Others who had written down hate words also fed the flames during a symbolic burning ceremony Friday at ISU’s Dede Plaza.

The fire was lit in a barrel, and many of the 26 people assembled did their part to burn the negative words and slurs that inflame and insult society.

The words showed hatred and intolerance toward people based on race, ethnicity disability, sexual orientation and gender.

The offensive words included, but weren’t limited to, “half-breed,” “retard,” “ho,” and “redneck.”

Edwards participated in the hate-burning ceremony to make a statement “that hate still exists on a national as well as local level, and it shouldn’t be tolerated … My goal was to start the process of eliminating hate.”

At the end of Friday’s burning ceremony, those who attended gathered in a circle and sang, “We shall overcome.”

ISU’s NAACP chapter organized the event, which also drew support from the Greater Terre Haute Branch of NAACP and the Terre Haute NAACP Youth Council.

“People don’t understand the offense these words have toward all races,” said Ebony Roberts, president of the ISU NAACP chapter. Edwards is vice president.

The event Friday was prompted in part by the discovery of a noose on campus Oct. 25. The noose was found in a tree, sparking outrage and a town hall meeting attended by about 400 people.
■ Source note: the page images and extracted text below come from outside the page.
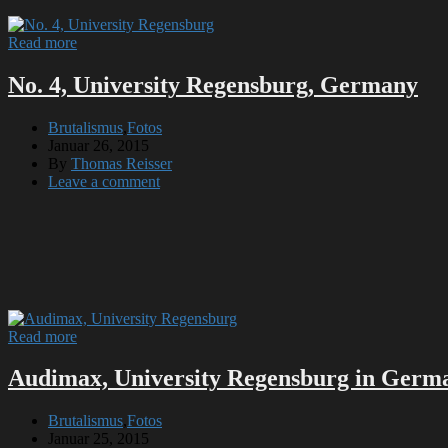
Read more
No. 4, University Regensburg, Germany
Brutalismus
,
Fotos
Januar 26, 2015
By
Thomas Reisser
Leave a comment
Read more
Audimax, University Regensburg in Germ
Brutalismus
,
Fotos
Januar 25, 2015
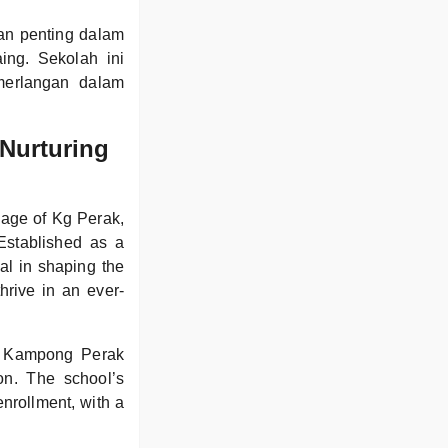
an penting dalam
ing. Sekolah ini
merlangan dalam
Nurturing
age of Kg Perak,
Established as a
l in shaping the
hrive in an ever-
MK Kampong Perak
on. The school’s
enrollment, with a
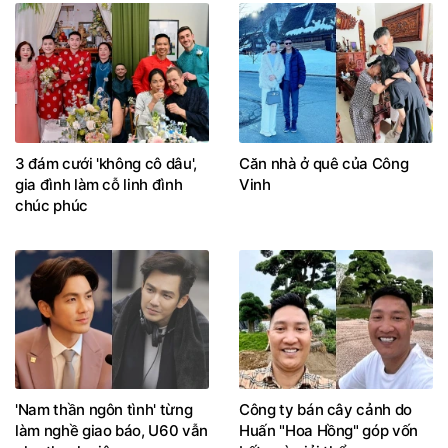
3 đám cưới 'không cô dâu',
Căn nhà ở quê của Công
gia đình làm cỗ linh đình
Vinh
chúc phúc
'Nam thần ngôn tình' từng
Công ty bán cây cảnh do
làm nghề giao báo, U60 vẫn
Huấn "Hoa Hồng" góp vốn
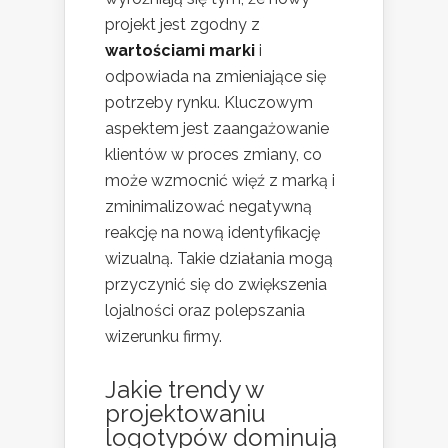
projekt jest zgodny z
wartościami marki
i
odpowiada na zmieniające się
potrzeby rynku. Kluczowym
aspektem jest zaangażowanie
klientów w proces zmiany, co
może wzmocnić więź z marką i
zminimalizować negatywną
reakcję na nową identyfikację
wizualną. Takie działania mogą
przyczynić się do zwiększenia
lojalności oraz polepszania
wizerunku firmy.
Jakie trendy w
projektowaniu
logotypów dominują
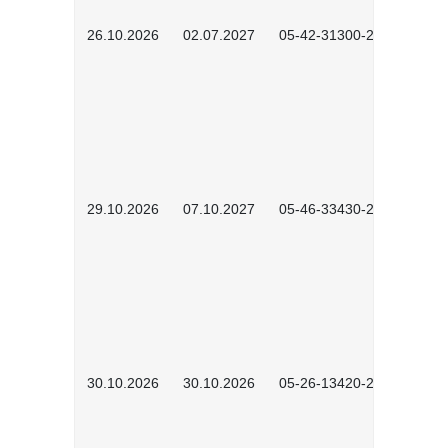
26.10.2026
02.07.2027
05-42-31300-2601
29.10.2026
07.10.2027
05-46-33430-2601
30.10.2026
30.10.2026
05-26-13420-2601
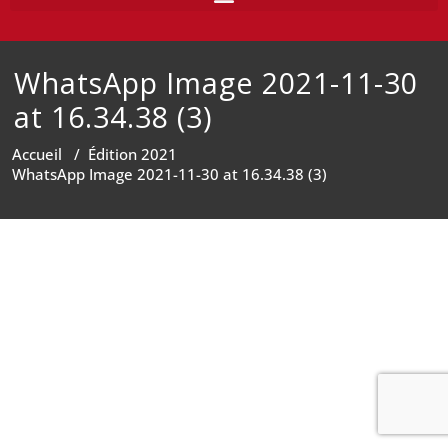
WhatsApp Image 2021-11-30
at 16.34.38 (3)
Accueil
/
Édition 2021
WhatsApp Image 2021-11-30 at 16.34.38 (3)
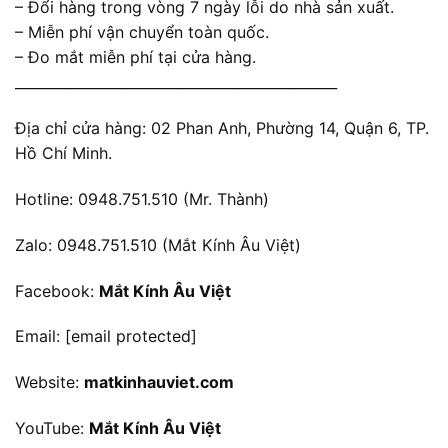
– Đổi hàng trong vòng 7 ngày lỗi do nhà sản xuất.
– Miễn phí vận chuyển toàn quốc.
– Đo mắt miễn phí tại cửa hàng.
______________________________________________
Địa chỉ cửa hàng: 02 Phan Anh, Phường 14, Quận 6, TP.
Hồ Chí Minh.
Hotline: 0948.751.510 (Mr. Thành)
Zalo: 0948.751.510 (Mắt Kính Âu Việt)
Facebook:
Mắt Kính Âu Việt
Email:
[email protected]
Website:
matkinhauviet.com
YouTube:
Mắt Kính Âu Việt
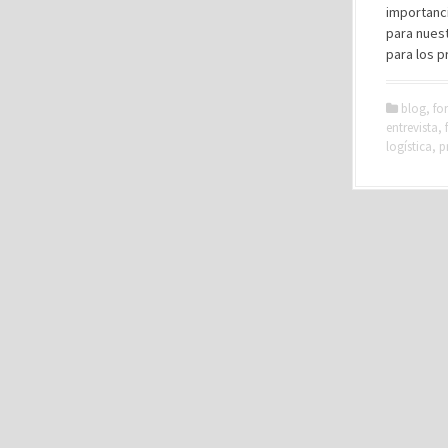
importanci
para nues
para los p
blog
,
fo
entrevista
,
logística
,
p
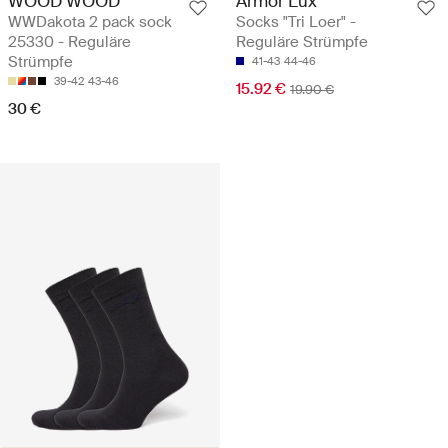
WOOD WOOD
Armor Lux
WWDakota 2 pack sock
Socks "Tri Loer" -
25330 - Reguläre
Reguläre Strümpfe
Strümpfe
41-43
44-46
39-42
43-46
15.92 €
19.90 €
30 €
Instead of reacting with violence, ISU students talked about constructive ways to respond to the racist act, including a petition to get hate crime legislation in Indiana.

Friday’s hate-burning event was a symbolic first step toward eradicating intolerance and racism “so we can try to start on a new route” at ISU, Roberts said.

Some who attended carried posters that showed a tombstone and a grave. On the tombstone was written: “The N word.” On top of the grave were the words: “Gone forever.” A shovel in the poster had “NAACP” written on it.

Among those who carried one of the posters was Theressa Bynum, president of the Greater Terre Haute Branch of NAACP.

“We don’t have tolerance for hate of any form,” she said.

Another goal of Friday’s hate-burning ceremony was “to encourage people to be aware of the words they use and to try to dispel the use of negativity,” Bynum said. Instead, people need to be more

sensitive, thoughtful and kind

toward others.

“There is so much hate. We can’t keep going on like this,” Bynum said.

ISU’s NAACP chapter will work with the Terre Haute NAACP branch in circulating a petition backing hate crimes legislation, Roberts said. She also plans to coordinate with NAACP college chapters statewide to circulate petitions and garner support for legislation.

Next year, 2008, is the year that hate crimes legislation must pass, said Muriel Ryan, chairwoman of the Political Action Committee for the Terre Haute NAACP Branch.

Ryan urged those attending to stay in contact with their legislators and keep the fire burning for hate crimes legislation.